Al hablar había ido avanzando hacia ella; la muchacha irguió la cabeza con brusquedad, y el Benefactor se detuvo.
—¿Parte de mí misma?
—Sí —asintió el Benefactor con severidad—. La parte que llamas Némesis.
—¡No aceptaré eso! —exclamó con expresión rígida—. No puedes decirme que...
—Índigo —la interrumpió el Benefactor—, mira en tu corazón. Durante muchos años has sabido que Némesis era una parte de ti, y has intentado destruirla. Pero, si tuvieras éxito, ¿qué sucedería? Perderías la única oportunidad de convertirte en lo que fuiste una vez, antes de que se iniciaran todas estas duras pruebas. Perderías, para siempre, la oportunidad de estar completa. Porque tú y Némesis formáis parte de una misma entidad; una entidad que, hace mucho tiempo, se llamaba Anghara.
Índigo no quería escucharlo. El recuerdo de Némesis estaba demasiado nítido, el odio demasiado fuerte. Pero en alguna parte de ella misma brillaba una diminuta llama de incertidumbre. Incertidumbre, y algo más. ¿Nostalgia?
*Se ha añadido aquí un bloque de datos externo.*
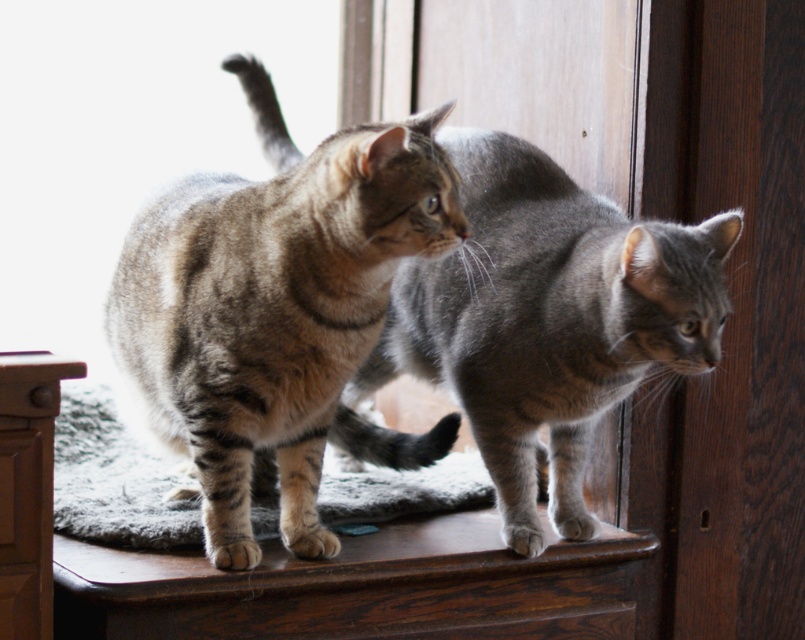
You are a photographer aiming to capture both cats in a single shot. Given the tabby fur cat at center is at point 0.498, 0.348, where should you position your camera to ensure both cats are in frame?

To capture both cats in a single shot, position your camera so it can cover the area where the tabby fur cat at center is located at point [279,317], ensuring the other cat is also within the frame.

You are a photographer trying to capture both cats in a single shot. Given that your camera can only focus on objects within a 1 meter width, and both cats are positioned on the wooden surface, will the tabby fur cat at center and the gray tabby cat at center fit within the frame?

The tabby fur cat at center has a lesser width compared to gray tabby cat at center. Since the total width of both cats combined may exceed 1 meter, it is uncertain if they will fit within the frame. The photographer should check the combined width to ensure it does not surpass the 1 meter limit.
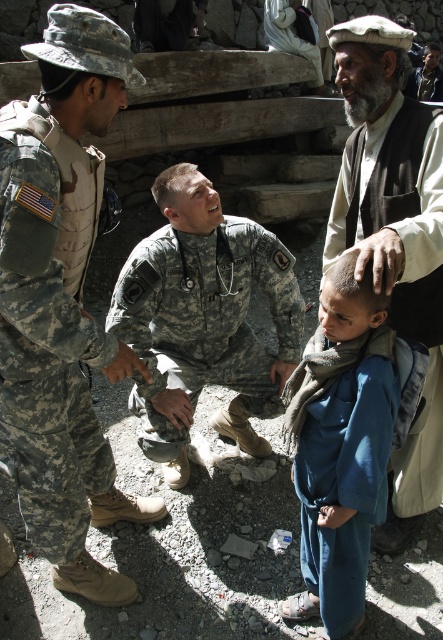
Between camouflage fabric uniform at left and camouflage uniform at center, which one has less height?

camouflage uniform at center is shorter.

Which is behind, point (58, 298) or point (124, 320)?

The point (124, 320) is behind.

Find the location of `camouflage fabric uniform at left`. camouflage fabric uniform at left is located at coordinates (50, 326).

Is point (175, 307) behind point (415, 403)?

Yes, it is.

I want to click on camouflage uniform at center, so click(202, 317).

From the picture: Can you confirm if white woolen cap at upper right is shorter than blue cotton scarf at lower center?

No.

Between white woolen cap at upper right and blue cotton scarf at lower center, which one appears on the left side from the viewer's perspective?

blue cotton scarf at lower center

What do you see at coordinates (395, 236) in the screenshot?
I see `white woolen cap at upper right` at bounding box center [395, 236].

At what (x,y) coordinates should I click in order to perform the action: click on white woolen cap at upper right. Please return your answer as a coordinate pair (x, y). Looking at the image, I should click on (395, 236).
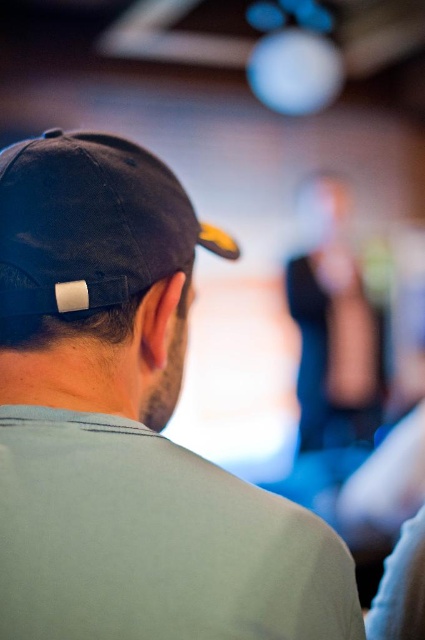
You are a photographer trying to capture a clear shot of the black matte cap at upper left and the black fabric baseball cap at upper left. Since both are placed at the upper left, which one is closer to the camera?

The black matte cap at upper left is in front of the black fabric baseball cap at upper left, so it is closer to the camera.

You are standing in a dimly lit indoor space and see the black matte cap at upper left. If you want to move closer to it, which direction should you move relative to your current position?

The black matte cap at upper left is located at point (127, 424) in the image, so you should move towards the upper left direction to get closer to it.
—¿Sabes cuál es la auténtica naturaleza de este mundo, Índigo? —inquirió con suavidad el Benefactor—. ¿Sabes por qué los niños viven aquí en esta desamparada, lastimosa simplicidad? ¿Por qué tu amor, Fenran, descansa en esta torre, inmerso en un sueño del que nadie puede sacarlo? ¿Y por qué Némesis ha buscado, y encontrado, una especie de consuelo aquí? Te lo diré. Es porque este mundo es un refugio para los espíritus. No para los espíritus de los muertos, porque el cuerpo de cada uno todavía vive y respira en el mundo físico. Pero aquellos cuyos espíritus han encontrado refugio aquí están incompletos.
Han perdido su integridad o han renunciado a ella; han perdido esa preciosa esencia de sí mismos que los convierte en algo más que seres de carne y hueso. Y así pues, expulsadas y desnutridas, estas esencias han tomado otra forma y huido a un lugar en el que puedan vivir seguras. Los amigos que ha hecho Koru aquí, esos niños felices y bulliciosos, son los espíritus de los habitantes de Alegre Labor; espíritus que, al contrario que sus envolturas físicas, no han destruido su propia habilidad para soñar.